What's forgotten is most health benefits come from removal, not addition.

Eating less often, not smoking, not drinking as much. These things will improve your health far more than the addition of anything. But it's hard to make money off telling people to do nothing.

I digress. But this forms the basis of my antidote.

I'm calling it 42 days. 6 weeks.

That's it.

For 6 weeks you do nothing except 1 thing.

Why 42 days?

Because it's short enough if it doesn't work out, it's only 42 days. And it's long enough you may be able to achieve something which surprises yourself and thus decide whether to pursue it for another 42 days.

There are many forms of this. Some of my favourites include #100daysofcode, #100daysofwalking, 528 days of blog posts (I just did this). And my favourite, Six Week Cycles from Basecamp.
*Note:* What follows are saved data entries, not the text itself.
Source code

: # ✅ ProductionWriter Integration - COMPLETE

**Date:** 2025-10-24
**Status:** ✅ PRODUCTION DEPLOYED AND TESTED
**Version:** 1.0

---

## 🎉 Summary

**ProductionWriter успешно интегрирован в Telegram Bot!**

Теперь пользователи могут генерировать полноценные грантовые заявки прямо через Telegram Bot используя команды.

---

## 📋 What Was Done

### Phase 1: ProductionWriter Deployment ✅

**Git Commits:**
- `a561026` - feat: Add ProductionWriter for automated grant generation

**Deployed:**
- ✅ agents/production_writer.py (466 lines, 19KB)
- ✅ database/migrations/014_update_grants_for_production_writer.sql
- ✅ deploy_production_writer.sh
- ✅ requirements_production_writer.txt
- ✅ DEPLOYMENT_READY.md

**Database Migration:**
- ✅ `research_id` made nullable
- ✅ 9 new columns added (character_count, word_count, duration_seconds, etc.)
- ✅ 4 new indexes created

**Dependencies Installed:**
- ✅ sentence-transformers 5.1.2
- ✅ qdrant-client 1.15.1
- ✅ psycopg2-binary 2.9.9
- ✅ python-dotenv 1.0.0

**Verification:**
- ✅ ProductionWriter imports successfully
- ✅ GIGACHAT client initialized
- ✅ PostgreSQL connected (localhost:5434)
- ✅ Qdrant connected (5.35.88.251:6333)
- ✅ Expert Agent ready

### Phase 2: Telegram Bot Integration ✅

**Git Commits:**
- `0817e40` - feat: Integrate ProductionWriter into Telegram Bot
I know the arguments against this.

"42 days isn't long enough to do anything meaningful!"

You're right. It isn't if your life is clogged.

You see the curse of the modern individual is to do more but feel less.

It took me a while to get this. My default was to fill any white space on the calendar with something. Now an event on the calendar (99% of them) makes me feel like a prisoner.

If you take 42 days to work on 1 thing, you’ll be surprised how much you can actually do.

Or as a worst-case scenario, you’ll know what not to pursue. Which is still a win. Knowledge of what not do is more robust than knowledge of what to do.

"But I have to work, I have to take of my family, I have to..."

You're right. Life happens.

Let me get a little philosophical here.

This is exactly why you must eradicate what does not spark your curiosity.

Notice how I did not say eradicate struggle or suffering or pain. It is another curse of the modern individual to think pleasure can exist without these.

There is nothing more pleasurable than building a skill. Nothing more satisfying than developing self-reliance.

But developing a skill or to building self-reliance takes effort.

You can commit to something for 42 days. Something which triggers your curiosity. Something which contributes to where your ideal self wants to be in 3-5 years.

The beautiful thing is because you've only got 42 days, you're going to need a bias towards removing things which don't matter.

If you want to be a better writer, publish 500 words every day for 42 days and see where you end up.

If you want to be healthier, go for a 42-minute walk every day for 42 days.

If you want to build an application, work on it for 1-hour per day for 42 days and ship it at the end.

Do the opposite of modern education systems. Go practical first.